Poor little students. Their lives are ruined by this hard grading professor. Oh, what will become of them, oh, woe.
For goodness sakes, when I was in school I had an English teacher that proudly proclaimed that most of us would never see a B in her class. We worked our butts off to prove her wrong. While some did, unfortunately, I didn’t. But, I sure learned a lot in that class.
“...LSU boasts of being the state flagship...”
Dumbing down education for globalization; these students should get use to bowing as part of daily employment.
You'd get maybe 6 choices, then you'd get choices like, 7: All of the above; 8: None of the above; 9: A and B, definitely not C, D and E, possibly F. 10: Definitely not A or B, possible C, D, and E and certainly F.
Well, you get the idea.
We hated those multiple choice tests, but it seems that is the way the subject was taught back then, becuase I've spoken to others that took the subject at a different school and their recollections are the same as mine.

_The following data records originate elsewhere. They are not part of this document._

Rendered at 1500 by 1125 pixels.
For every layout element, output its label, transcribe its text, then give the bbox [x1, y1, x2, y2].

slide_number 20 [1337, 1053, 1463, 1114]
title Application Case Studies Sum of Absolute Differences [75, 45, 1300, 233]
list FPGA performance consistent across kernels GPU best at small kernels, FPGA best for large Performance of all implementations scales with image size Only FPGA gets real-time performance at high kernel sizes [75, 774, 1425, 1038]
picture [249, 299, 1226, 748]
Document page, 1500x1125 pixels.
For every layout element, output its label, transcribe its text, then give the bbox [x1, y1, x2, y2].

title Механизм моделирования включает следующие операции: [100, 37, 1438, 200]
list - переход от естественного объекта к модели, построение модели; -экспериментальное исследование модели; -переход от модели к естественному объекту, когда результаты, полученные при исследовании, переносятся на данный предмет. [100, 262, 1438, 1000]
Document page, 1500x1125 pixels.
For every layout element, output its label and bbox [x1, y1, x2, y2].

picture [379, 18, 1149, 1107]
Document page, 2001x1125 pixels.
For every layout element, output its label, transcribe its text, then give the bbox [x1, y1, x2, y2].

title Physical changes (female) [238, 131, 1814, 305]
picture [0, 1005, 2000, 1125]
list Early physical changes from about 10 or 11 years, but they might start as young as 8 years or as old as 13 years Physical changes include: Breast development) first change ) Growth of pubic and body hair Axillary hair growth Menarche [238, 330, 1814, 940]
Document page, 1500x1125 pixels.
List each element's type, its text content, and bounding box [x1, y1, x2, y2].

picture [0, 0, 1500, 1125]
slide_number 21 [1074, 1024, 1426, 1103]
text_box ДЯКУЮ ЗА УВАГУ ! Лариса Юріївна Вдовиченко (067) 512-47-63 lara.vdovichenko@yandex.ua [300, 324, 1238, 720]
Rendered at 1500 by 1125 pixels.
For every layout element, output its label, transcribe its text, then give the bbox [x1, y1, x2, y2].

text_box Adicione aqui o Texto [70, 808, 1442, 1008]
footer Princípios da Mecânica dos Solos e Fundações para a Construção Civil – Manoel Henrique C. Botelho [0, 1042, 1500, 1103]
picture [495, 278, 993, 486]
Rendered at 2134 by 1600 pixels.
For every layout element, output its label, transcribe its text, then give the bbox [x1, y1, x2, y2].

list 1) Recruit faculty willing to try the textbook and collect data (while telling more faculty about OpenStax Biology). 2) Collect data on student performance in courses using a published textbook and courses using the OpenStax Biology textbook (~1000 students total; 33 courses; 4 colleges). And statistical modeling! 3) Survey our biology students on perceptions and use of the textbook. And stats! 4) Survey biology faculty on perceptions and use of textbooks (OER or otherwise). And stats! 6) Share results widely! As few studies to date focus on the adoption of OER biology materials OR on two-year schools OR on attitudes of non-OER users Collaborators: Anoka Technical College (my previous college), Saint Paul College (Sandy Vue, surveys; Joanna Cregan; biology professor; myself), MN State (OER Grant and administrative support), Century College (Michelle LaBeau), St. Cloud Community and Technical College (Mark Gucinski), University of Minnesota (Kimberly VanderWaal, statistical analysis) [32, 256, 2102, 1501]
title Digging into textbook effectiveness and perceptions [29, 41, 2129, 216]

Nothing new here. At my major northeast state university, promotion and tenure considerations include student evaluations. As long as student evaluations are good (better than 4 on a scale of 1-5), other factors are considered. If student evaluations fall below 4, it really doesn’t matter what else you do.
So... Give higher grades, get better evaluations, get promoted. Until colleges stop using student evaluations as a primary factor in promotion and tenure, the dumbing down will continue.
In the 31 years that I have been teaching, the standards have dropped to a point where students do not feel a need to study outside of class. Ever.
I’d say that she is doing one thing wrong. She needs to coordinate her efforts with the other professors in her department. It would be MUCH better to raise the standards across the board somewhat than to create a situation where one entry-level class is dramatically harder than all of the others.